Le nom de notre modèle nous est parvenu grâce au catalogue de l’exposition à laquelle monsieur de Billy a prêté notre pastel en 1896. Si nous savons qu’il s’agit d’un monsieur du Chastellier, il est par contre plus difficile d’établir avec certitude l’identité exacte du personnage, deux hommes pouvant correspondre de par leur âge et leur statut social.
Il est en effet possible qu’il s’agisse de Joachim de Chastellier-Dumesnil (1700-1764), homme de cour, militaire et diplomate surnommé « le Beau Dumesnil », auquel une monographie fut consacrée en 2022 (Fadi el Hage, « le Beau Dumesnil. Un serviteur de l’ombre sous le règne de Louis XV », Paris, l’Harmattan). Lieutenant général des armées du roi en 1748, éloquent, séducteur, Joachim de Chastellier est resté célèbre pour ses missions diplomatiques, notamment auprès de Frédéric II, et ses nombreuses amitiés haut placées. Rémy Duchastellier pourrait également avoir été portraituré ici. Inspecteur aux Invalides en 1719 et premier commis des bâtiments du roi à sa mort, en 1750, il avait été tuteur des enfants du sculpteur du roi, Jacques Rousseau en 1715, il aurait tout à fait pu entrer en contact avec l’entourage de Vigée dès cette époque.

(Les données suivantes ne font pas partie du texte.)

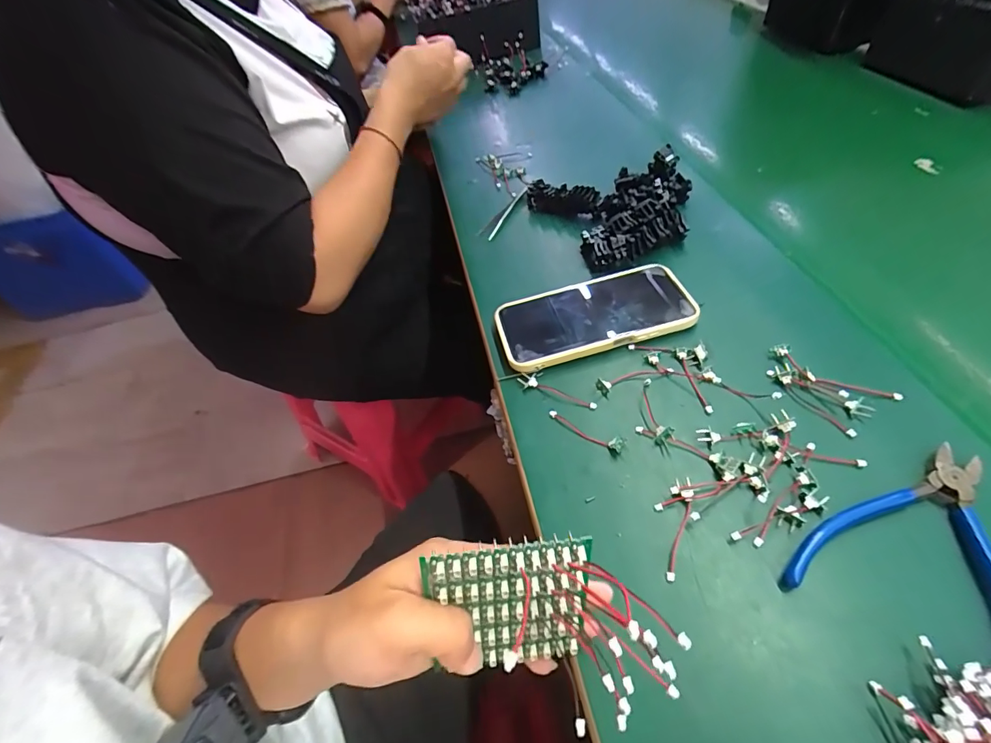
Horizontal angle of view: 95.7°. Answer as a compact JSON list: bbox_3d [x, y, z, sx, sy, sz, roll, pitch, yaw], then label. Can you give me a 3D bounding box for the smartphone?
[{"bbox_3d":[0.087,-0.052,0.403,0.168,0.015,0.083,-14,51,-1],"label":"smartphone"}]

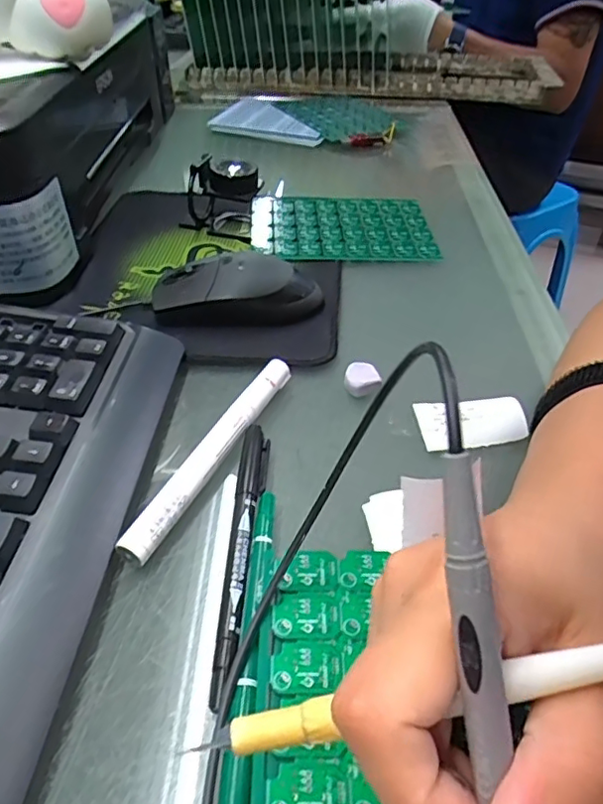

Enfin, si la signature « Vigé », et non Vigée peut surprendre car elle est inhabituelle pour l’artiste, elle n’est pas un cas unique. Le très beau Portrait de la mère de l’artiste (madame Alexandre Vigée) conservé à San Francisco (FAM, Inv. 1999.56.32) est signé « Esquisse de ma mère par son fils Vigé le jeune 1744 », soit la même année que notre portrait.
Nous tenons à remercier monsieur Neil Jeffares pour son aide dans la rédaction de cette notice.